:: Data provided ::
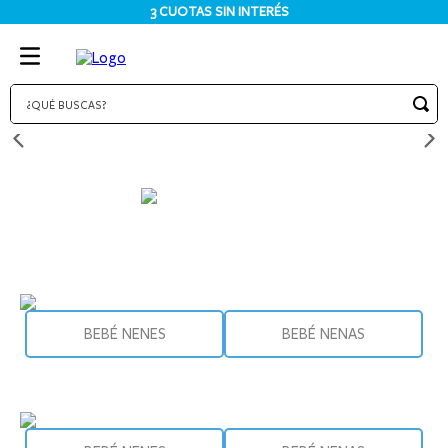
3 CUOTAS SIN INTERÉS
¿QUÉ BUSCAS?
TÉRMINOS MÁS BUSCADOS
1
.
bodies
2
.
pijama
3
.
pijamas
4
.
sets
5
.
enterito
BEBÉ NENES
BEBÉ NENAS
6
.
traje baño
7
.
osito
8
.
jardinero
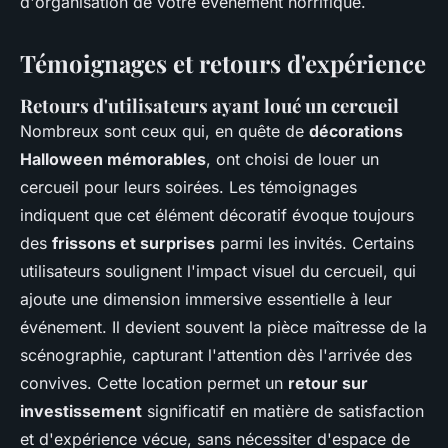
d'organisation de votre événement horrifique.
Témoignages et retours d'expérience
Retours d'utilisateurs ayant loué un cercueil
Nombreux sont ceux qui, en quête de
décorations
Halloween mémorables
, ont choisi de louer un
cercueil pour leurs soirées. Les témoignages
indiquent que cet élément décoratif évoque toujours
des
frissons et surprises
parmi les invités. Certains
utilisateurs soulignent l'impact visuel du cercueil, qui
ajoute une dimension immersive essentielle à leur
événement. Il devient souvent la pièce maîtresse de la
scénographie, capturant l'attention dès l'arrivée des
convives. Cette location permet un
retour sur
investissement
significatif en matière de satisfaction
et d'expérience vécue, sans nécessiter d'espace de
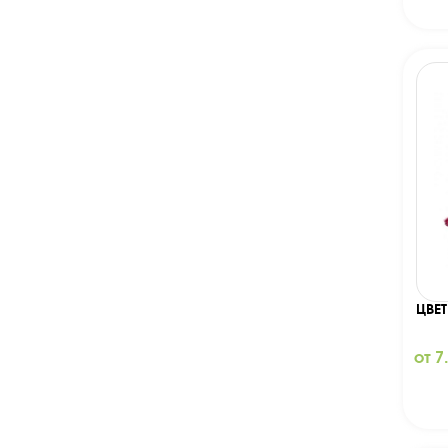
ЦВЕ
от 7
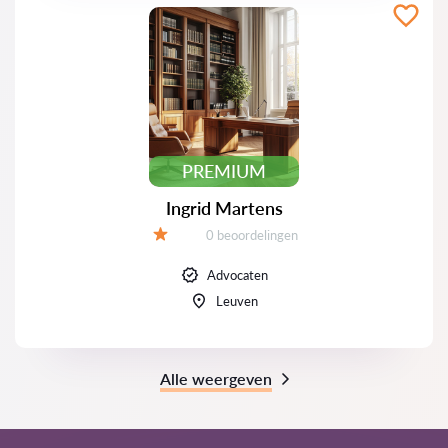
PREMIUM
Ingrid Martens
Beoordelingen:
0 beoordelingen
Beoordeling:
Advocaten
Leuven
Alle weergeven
:::
An exact copy of the entries above, with no pictures, is the required answer.

3 CUOTAS SIN INTERÉS
¿QUÉ BUSCAS?
TÉRMINOS MÁS BUSCADOS
1
.
bodies
2
.
pijama
3
.
pijamas
4
.
sets
5
.
enterito
BEBÉ NENES
BEBÉ NENAS
6
.
traje baño
7
.
osito
8
.
jardinero
d'organisation de votre événement horrifique.
Témoignages et retours d'expérience
Retours d'utilisateurs ayant loué un cercueil
Nombreux sont ceux qui, en quête de
décorations
Halloween mémorables
, ont choisi de louer un
cercueil pour leurs soirées. Les témoignages
indiquent que cet élément décoratif évoque toujours
des
frissons et surprises
parmi les invités. Certains
utilisateurs soulignent l'impact visuel du cercueil, qui
ajoute une dimension immersive essentielle à leur
événement. Il devient souvent la pièce maîtresse de la
scénographie, capturant l'attention dès l'arrivée des
convives. Cette location permet un
retour sur
investissement
significatif en matière de satisfaction
et d'expérience vécue, sans nécessiter d'espace de
ЦВЕ
от 7
PREMIUM
Ingrid Martens
Beoordelingen:
0 beoordelingen
Beoordeling:
Advocaten
Leuven
Alle weergeven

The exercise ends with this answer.